Это было почти пятьдесят лет назад. Теперь все позади: две войны, снега, морозы, жара, бураны и песчаные бури. Два дня назад мама вернулась на родину. Тетя Казя сидит напротив нее, слушает и думает: что Стася несет, ну что она мелет? Какая Ривка? Погоди-ка — а ведь и правда? У Цинкера было двое детей, дочка как раз ровесница Стаси, только не помню, как ее звали. У тети Кази совсем иной взгляд на прошлое. Как бы с другой точки, будто из окна высокого дома. Она щурит глаза, чтобы лучше рассмотреть то далекое, давно минувшее. Пытается припомнить, как выглядела дочка Цинкера, даже представить себе, что это для нее значило — съесть ветчины? Может, это как если бы нас, христиан, заставили съесть кусок человечины? Нет, что за чушь лезет в голову! Но например, кусочек чего-то противного — лягушки или дождевого червяка. А в общем, все, что говорит мама, кажется тете Казе ужасно наивным, просто ребяческим. Все дети любят фантазировать, и Стаська, когда была маленькая, тоже вечно выдумывала что-то несусветное лишь для того, чтобы потом абсолютно всерьез самой в это уверовать.
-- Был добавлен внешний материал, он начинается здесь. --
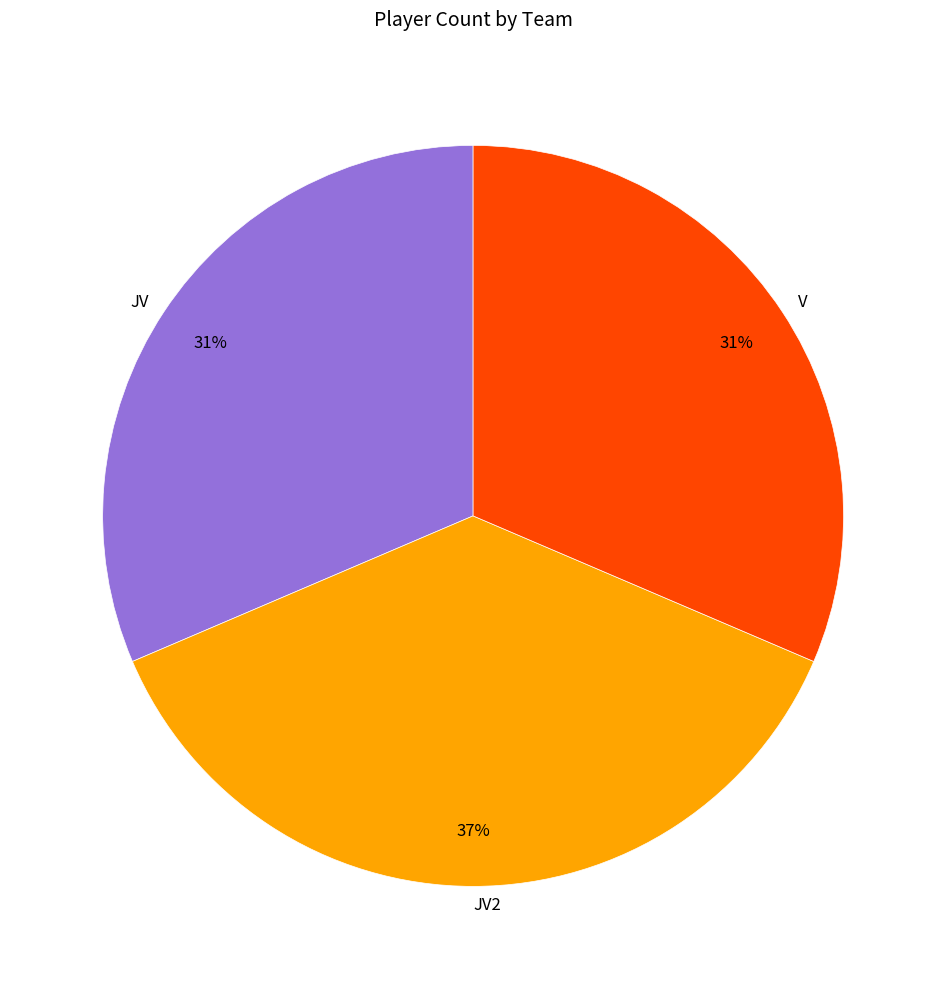

Which slice is the largest?

JV2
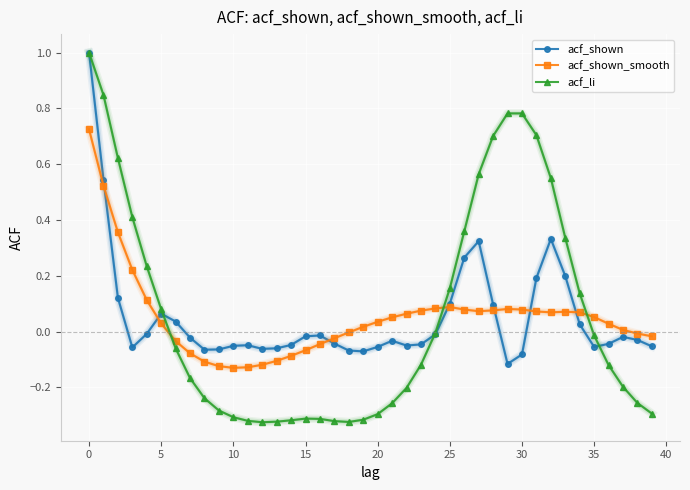

What is the greatest value displayed?

1.0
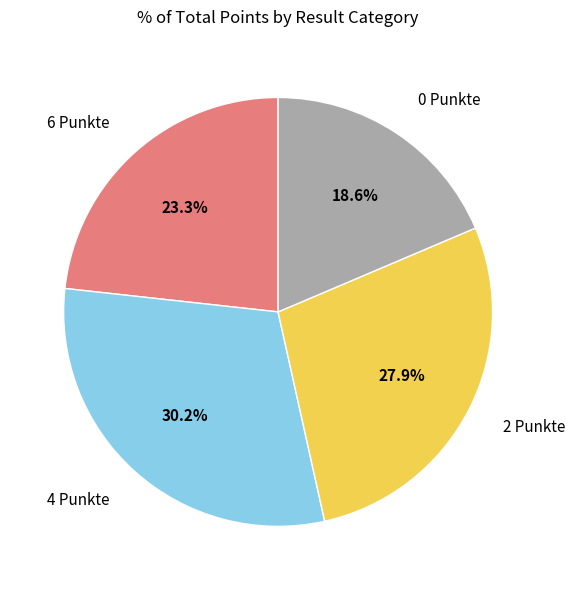

What is the smallest slice in the pie chart?

0 Punkte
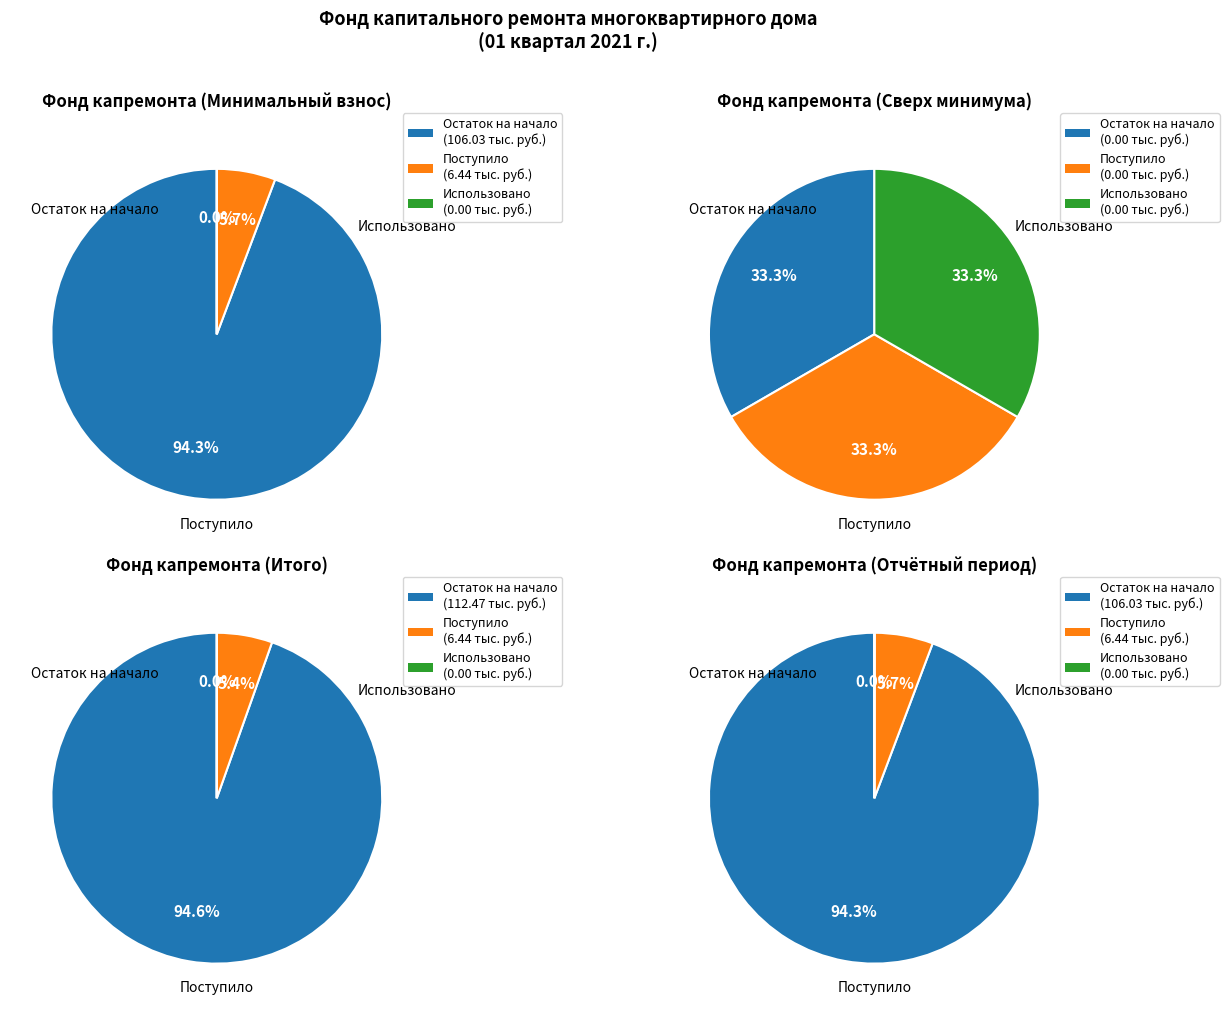

What is the total percentage of Использовано в отчетном периоде and Остаток на начало периода?

94.3%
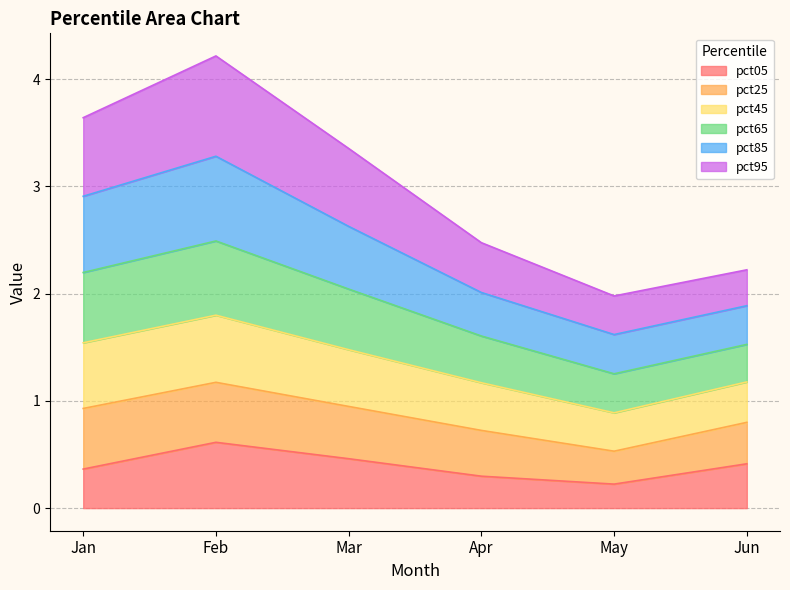

What is the maximum value for pct05?

0.6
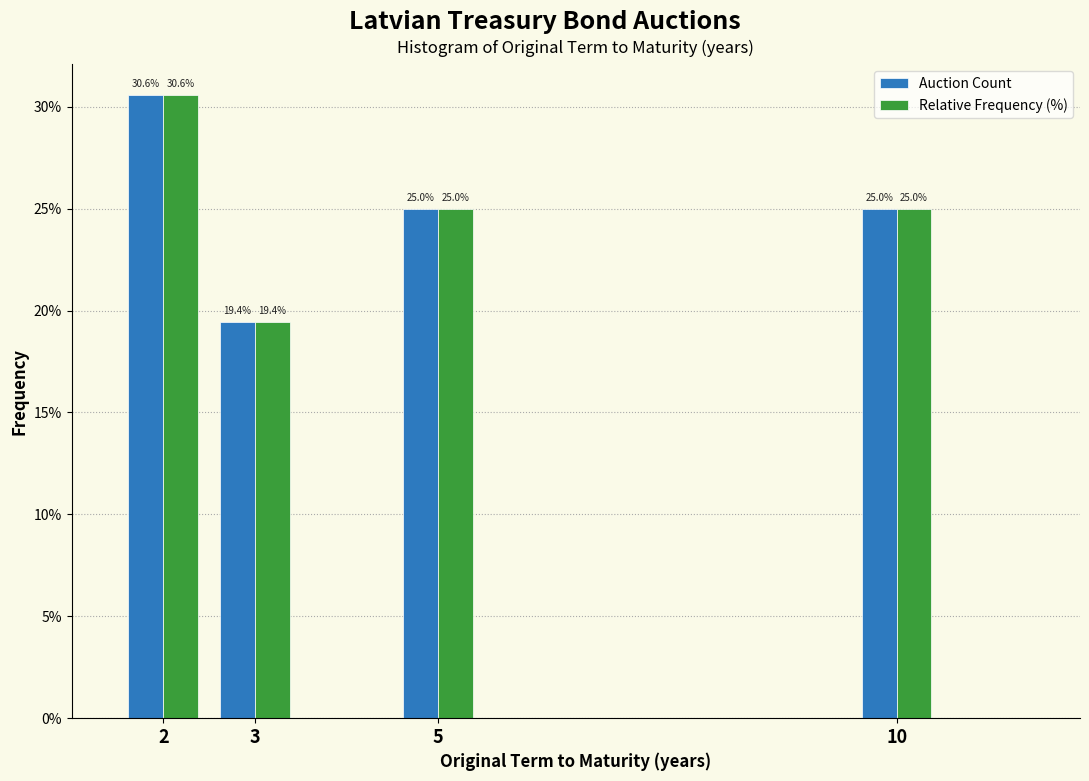

In the Relative Frequency (%) series, which range on the x-axis has the tallest bar?

1.5 to 2.5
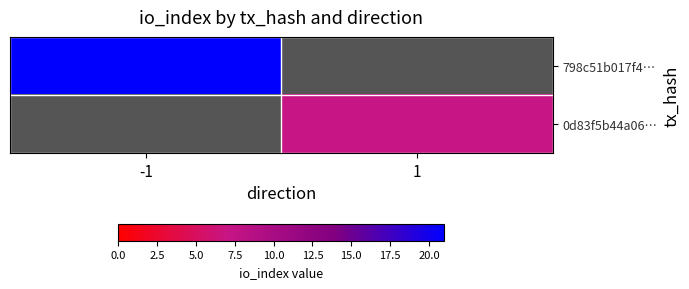

How many categories are shown in the chart?

2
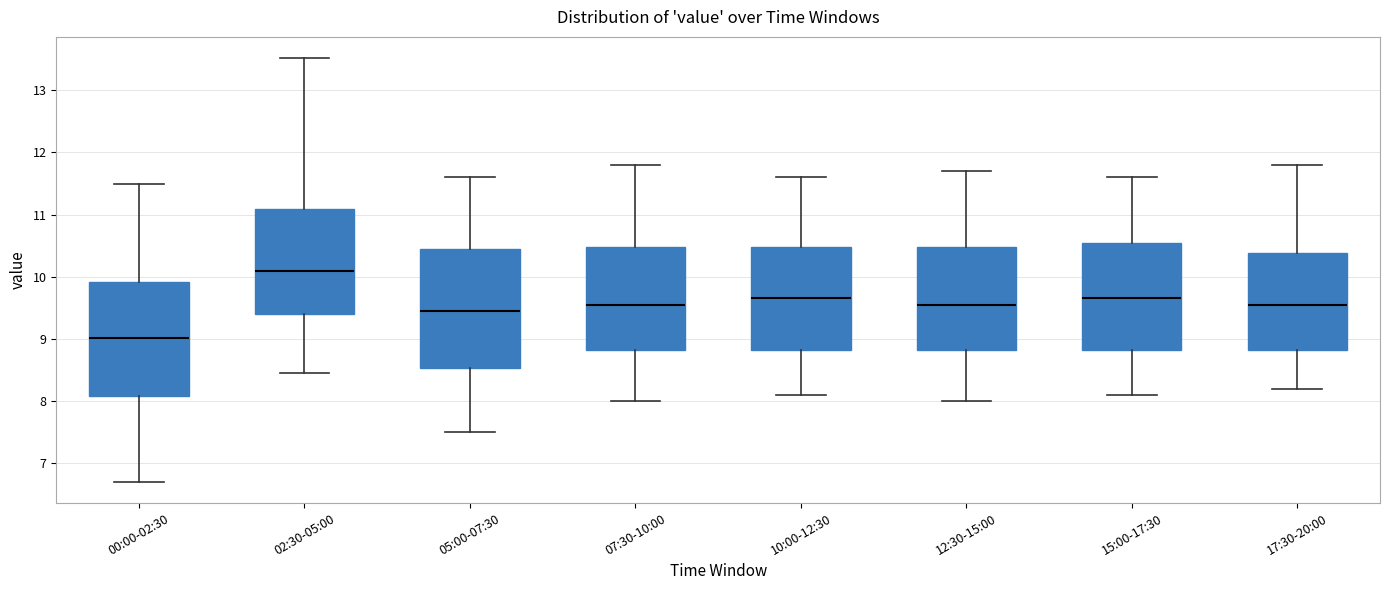

Which box has the highest median line?

02:30-05:00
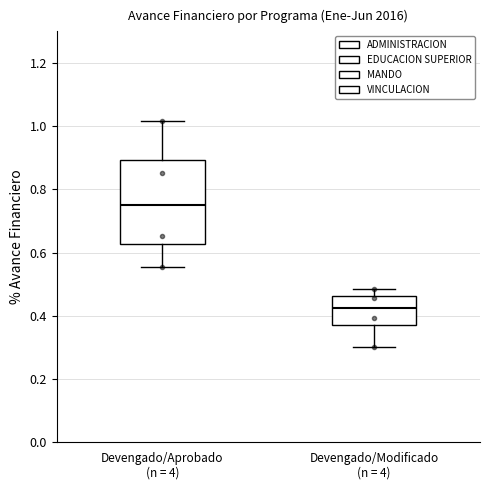

Reading left to right, transcribe this box plot: for each box, give where its median line is, the range the box spans, and where its two whiskers end, as read against the y-axis. The values are not printed on the chart, so give them approximately, as read against the axis.

Devengado/Aprobado (n = 4): median 0.76, box 0.62 to 0.90, whiskers 0.56 to 1.02
Devengado/Modificado (n = 4): median 0.42, box 0.38 to 0.46, whiskers 0.30 to 0.48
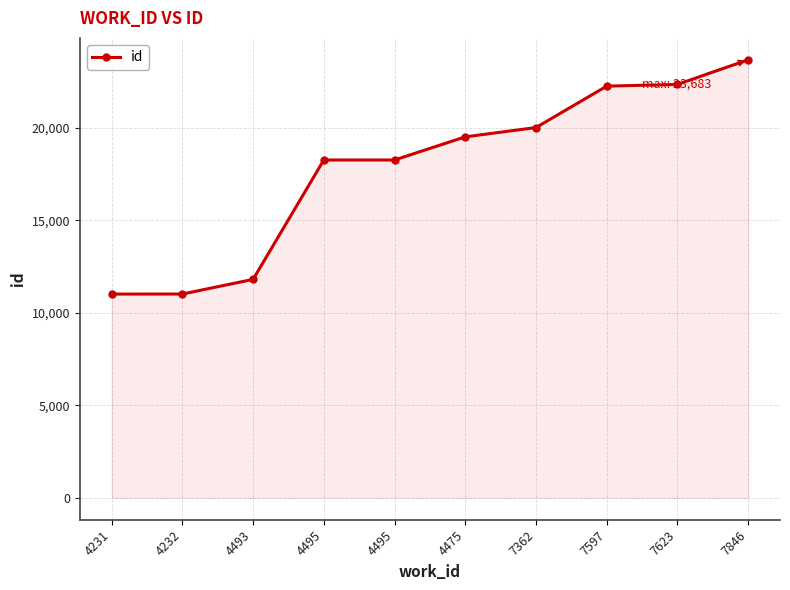

True or false: there are more than 1 points higher than both neighbors.

False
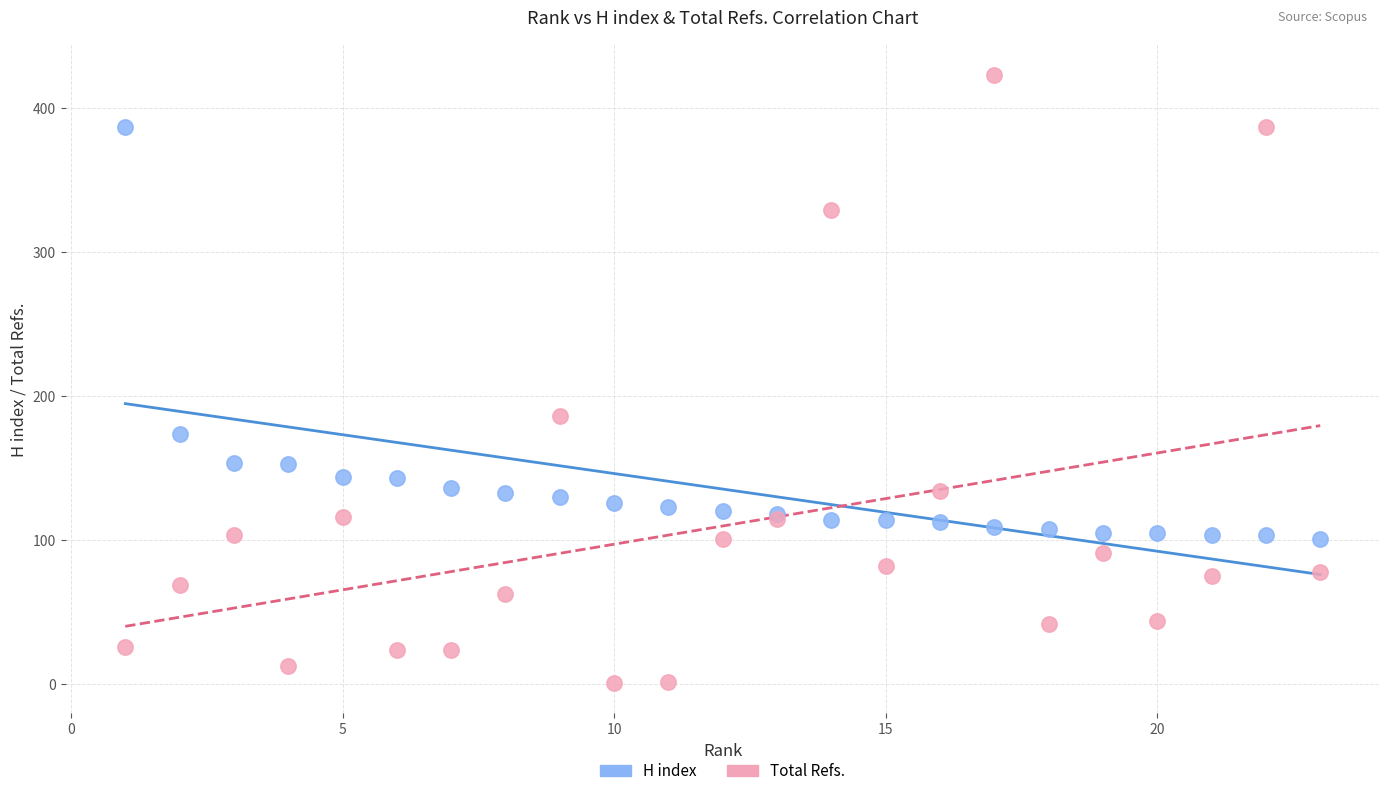

What are all the series names shown in the legend?

H index, Total Refs.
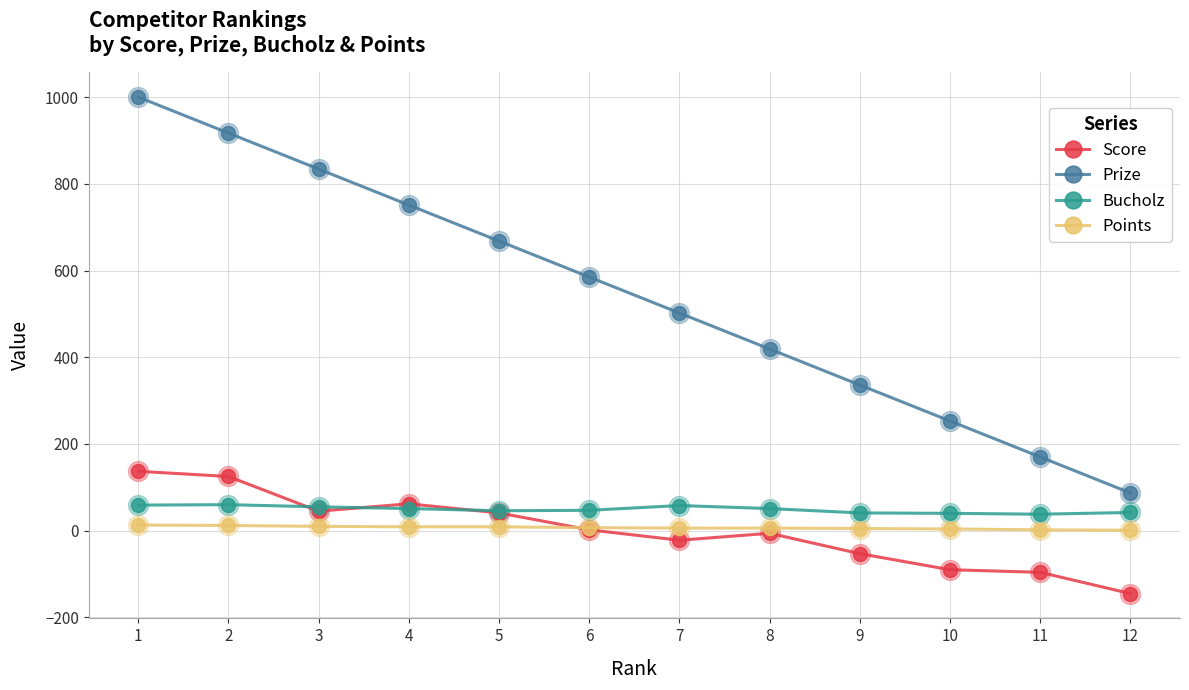

Which series changed the most between 5 and 9?

Prize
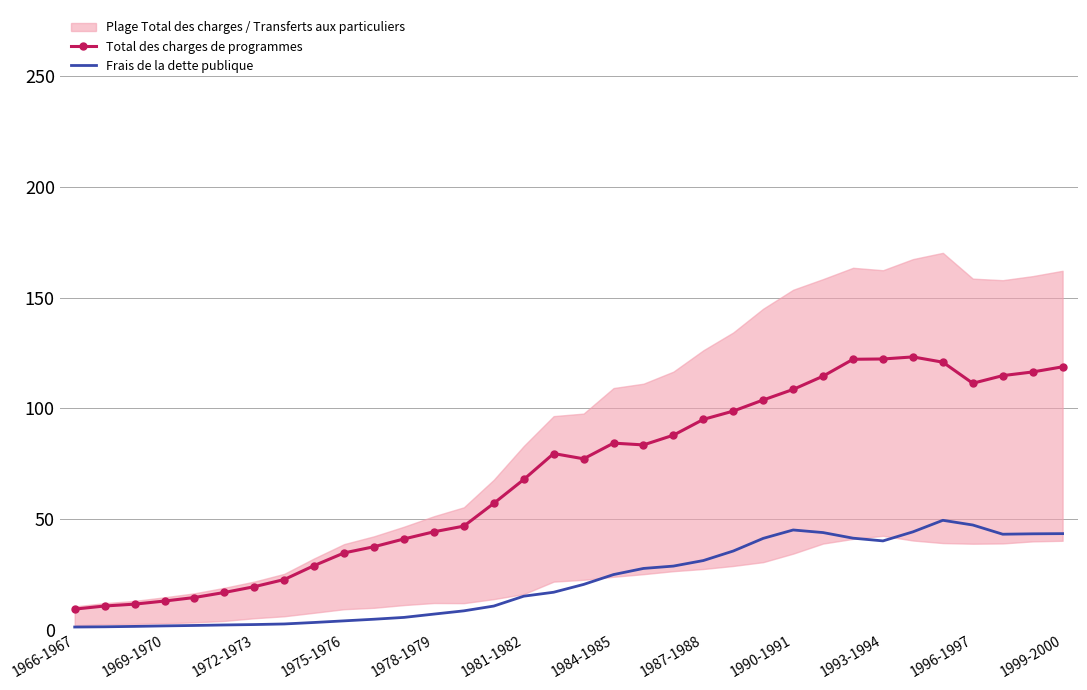

How many values in the Frais de la dette publique series exceed 20?

17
А теперь грех себе нашла. Маленький, окруженный приятными воспоминаниями грешок. Курам на смех! Столько людей погибло. Миллионы людей. А сколько кануло неизвестно куда, и никто не знает, где они, куда подевались. Давно уж никто их не видел, и нет от них вестей. Наверное, и Ривки нет в живых. А тут мама о ломтике ветчины. Тете Казе тоже есть чего порассказать, но она пока молчит. Немного погодя, пару раз откашлявшись, будто желая отогнать свои мысли, она говорит робко:
— Нет, Стасенька, ты, наверное, перепутала. Это было не в Богдановке, а в Васильковцах, ведь я помню, что Юзек — у него всегда были завиральные идеи — хотел арендовать или даже купить у Цинкера этот дом, да еще с куском леса в придачу. А дочку Цинкера звали вовсе не Ривка, а Ивка.
— Казя, да я точно помню, что Ривка!
— Ну, пускай, может, я забыла, но уж совершенно напрасно ты… — Она хочет сказать «вбила себе в голову», но говорит: — …вообразила, будто Господь Бог покарал тебя за то, что ты подговорила эту Ривку поесть ветчины.
— Склонять других к греху — тяжкий грех.
— Но, Стасенька…
— Господь Бог один, только религии разные, — говорит моя мама твердо. Ей не очень-то возразишь, потому что совсем недавно мама была человеком военным. На ней гимнастерка, правда, без знаков различия и наград, зато пуговицы с гербом. И в манере речи, и в движениях у мамы еще сохранилась армейская выправка и уверенность в себе. Это вызывает уважение. Да, мама уже не та девочка, что приезжала в Васильковцы на каникулы. Лишь ее воспоминания и ее вера сохранили детскую свежесть и простоту. Тетя Казя говорит, понизив голос, словно боится, что ее услышит кто-нибудь посторонний:
— Нет, Стасенька, это не Господь Бог и не Ривка. Это муж дворничихи тебя упек…
— Какой дворничихи?
— Из нашего дома.
— Не может быть!
— Да, Стасенька, и не только тебя. Помнишь, на третьем этаже жил офицер, высокий чин, такой с седой бородкой, уже в возрасте, и на него он тоже донес. Все потом всплыло. А на тебя, кажется, из-за тех званых вечеров, и что на рояле играли «Еще Польша не погибла» и «Эй, стрельцы, вперед!..».
Мама похлопывает себя по карманам. В одном — спички, в другом — сигареты. Расстегивает пуговицы, достает сигареты и коробок спичек. Муж дворничихи — тот, неказистый и слегка комичный, в шапке-ушанке? Вежливый, улыбчивый. Услужливый. Сколько раз он что-то там налаживал, чинил. Постоянно говорил: «Цалую ручки, ссдарня» и снимал ушанку, а это было уж совсем ни к чему, тем более что мороз стоял жуткий.
— Да, да, Стасенька, — повторяет тетя Казя, заметив недоверие, отразившееся на мамином лице. — Все всплыло, это он доносил. Подполье приговорило его потом к смерти. Страшное дело. Я помню тот день. Мрачный, холодный, мокрый снег валил. Я видела, как он лежал на пороге в одной рубахе и кальсонах, а из-под него текла кровь — аж со ступенек капала. Знаешь, я раньше даже не представляла, что в человеке столько крови. А жена его так ужасно кричала — мы уши затыкали.